Figure 4 [39] shows a decline in Malaysia’s CO 2 emissions during 2020 in six different areas, namely the power sector, industrial sector, ground transportation, public and residential sectors, and domestic aviation. The values in Figure 4 represent the estimated difference between daily CO 2 emissions in 2020 compared to the mean 2019 levels. From Figure 4 , total CO 2 emissions showed the highest reduction (−0.202 MtCO 2/d) in the middle of March 2020, which coincided with the implementation of lockdown measures by the government, known as Movement Control Order (MCO), to curb the rapid spread of COVID-19. The spike in positive cases from 29 cases on 1 March to 553 cases on 16 March, due to mass gathering at a religious event, prompted the government to enforce first phase MCO from 18 March to 31 March [40][41]. The MCO enforced rules such as banning of movement and assembly, banning of overseas and interstate travel, closure of all educational institutions, closure of all nonessential public and private premises, social distancing, and allowing only one person per household to leave home for purchasing essential items [42][43]. The government then implemented three more phases of MCO, extending the lockdown period from April to early May. These restrictions were reflected by significant reductions in CO 2 emissions in power generation (−0.052 MtCO 2/d, 26% share of total reductions during MCO), industrial sector (−0.047 MtCO 2/d, 23% share), and ground transportation (−0.093 MtCO 2/d, 46% share) from March to May as all nonessential sectors were closed ( Figure 4 ). The public sector and aviation industry saw a lesser decrease in emissions of −0.006 MtCO 2/d (28% share) and −0.005 MtCO 2/d (23% share), respectively. In the same period, CO 2 emissions from the residential sector saw a slight increase of 0.0005 MtCO 2/d as all residents stayed at home. Outside of MCO, residential emissions stayed the same as their mean 2019 levels.

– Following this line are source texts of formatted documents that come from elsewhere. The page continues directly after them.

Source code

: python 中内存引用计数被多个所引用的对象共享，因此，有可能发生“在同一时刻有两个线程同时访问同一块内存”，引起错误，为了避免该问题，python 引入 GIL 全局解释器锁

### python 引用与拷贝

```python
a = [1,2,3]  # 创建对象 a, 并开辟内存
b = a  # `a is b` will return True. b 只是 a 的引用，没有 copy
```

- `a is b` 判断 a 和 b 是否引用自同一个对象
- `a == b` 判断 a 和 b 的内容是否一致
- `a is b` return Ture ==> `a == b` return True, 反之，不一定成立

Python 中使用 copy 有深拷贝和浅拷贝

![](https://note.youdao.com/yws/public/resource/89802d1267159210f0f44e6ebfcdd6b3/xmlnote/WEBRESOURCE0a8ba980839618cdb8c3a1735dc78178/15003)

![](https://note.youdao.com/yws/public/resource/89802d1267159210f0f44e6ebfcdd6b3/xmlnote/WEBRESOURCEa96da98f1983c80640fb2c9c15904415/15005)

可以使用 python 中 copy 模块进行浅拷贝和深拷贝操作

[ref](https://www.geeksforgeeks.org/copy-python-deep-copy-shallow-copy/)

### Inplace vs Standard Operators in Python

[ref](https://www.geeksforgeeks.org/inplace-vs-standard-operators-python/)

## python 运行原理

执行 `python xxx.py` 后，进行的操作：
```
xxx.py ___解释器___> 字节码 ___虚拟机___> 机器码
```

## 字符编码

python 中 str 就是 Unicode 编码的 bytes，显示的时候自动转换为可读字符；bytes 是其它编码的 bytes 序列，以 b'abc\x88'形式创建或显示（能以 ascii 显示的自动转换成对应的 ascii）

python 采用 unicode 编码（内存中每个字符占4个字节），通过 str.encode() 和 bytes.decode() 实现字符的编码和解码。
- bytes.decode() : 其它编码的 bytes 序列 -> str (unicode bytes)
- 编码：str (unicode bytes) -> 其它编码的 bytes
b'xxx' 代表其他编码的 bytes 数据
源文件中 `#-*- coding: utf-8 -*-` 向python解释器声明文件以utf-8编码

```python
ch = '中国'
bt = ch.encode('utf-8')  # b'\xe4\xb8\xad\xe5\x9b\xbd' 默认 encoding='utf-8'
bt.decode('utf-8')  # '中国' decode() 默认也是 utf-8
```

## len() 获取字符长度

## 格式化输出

Figure 4. Malaysia’s daily CO2 emissions in 2020, represented as the difference in daily emissions compared to the mean 2019 levels. Values are in million tonnes of CO2 per day (MtCO2/d).

The government gradually relaxed the lockdown measures by establishing Conditional Movement Control Order (CMCO) in two phases from 4 May to 9 June. Under the CMCO, several sectors of the economy were permitted to resume provided that all employers and employees complied to the Standard Operating Procedures (SOPs) specified by the government [44][45]. The partial restart of the economy increased the daily CO 2 emissions during CMCO to −0.133 MtCO 2 /d (34% recovery) compared to the MCO period ( Figure 4 ). Emissions from power generation recorded the highest recovery of 67% (−0.017 MtCO 2/d) compared to the MCO period. This was followed by industrial and ground transportation emissions, registering recoveries of 29% (−0.033 MtCO 2/d) and 20% ( −0.075 MtCO 2/d).

As the rate of infection was largely under control due to the MCO and CMCO measures, the government introduced Recovery Movement Control Order (RMCO) after CMCO ended. The first two phases of RMCO lasted from 10 June to 31 December 2020 [46][47], while the third phase continued from 1 January to 31 March 2021 [48]. Under RMCO, restrictions were further relaxed while still adhering to the SOPs. RMCO allowed interstate travel (but not international travel), normal business operations, small-scale gatherings for recreation and sports (except sporting events and contact sports), gradual reopening of schools, and small congregations of worshippers at mosques and suraus [46]. The RMCO initiated another increase in daily CO 2 emissions to −0.043 MtCO 2/d (79% recovery compared to the MCO period), which stabilized until the end of 2020 ( Figure 4 ). Upon the start of RMCO, CO 2 emissions from power generation completely recovered to 2019 levels. Compared to the MCO period, emissions from ground transportation and public sector showed high recoveries of 80% (−0.019 MtCO 2/d) and 78% ( −0.0009 MtCO 2/d), respectively. Meanwhile, industrial and aviation emissions showed lower recoveries of 57% (−0.020 MtCO 2/d) and 34% (−0.003 MtCO 2/d). By the end of 2020, Malaysia’s total CO 2 emissions were 225.97 MtCO 2, a notable decline of 9.7% from 250.09 MtCO 2 in 2019 ( Figure 5 ) [39].

Figure 5. Malaysia’s CO2 emissions from 1959–2020 in million tonnes of CO2 per year (MtCO2/year).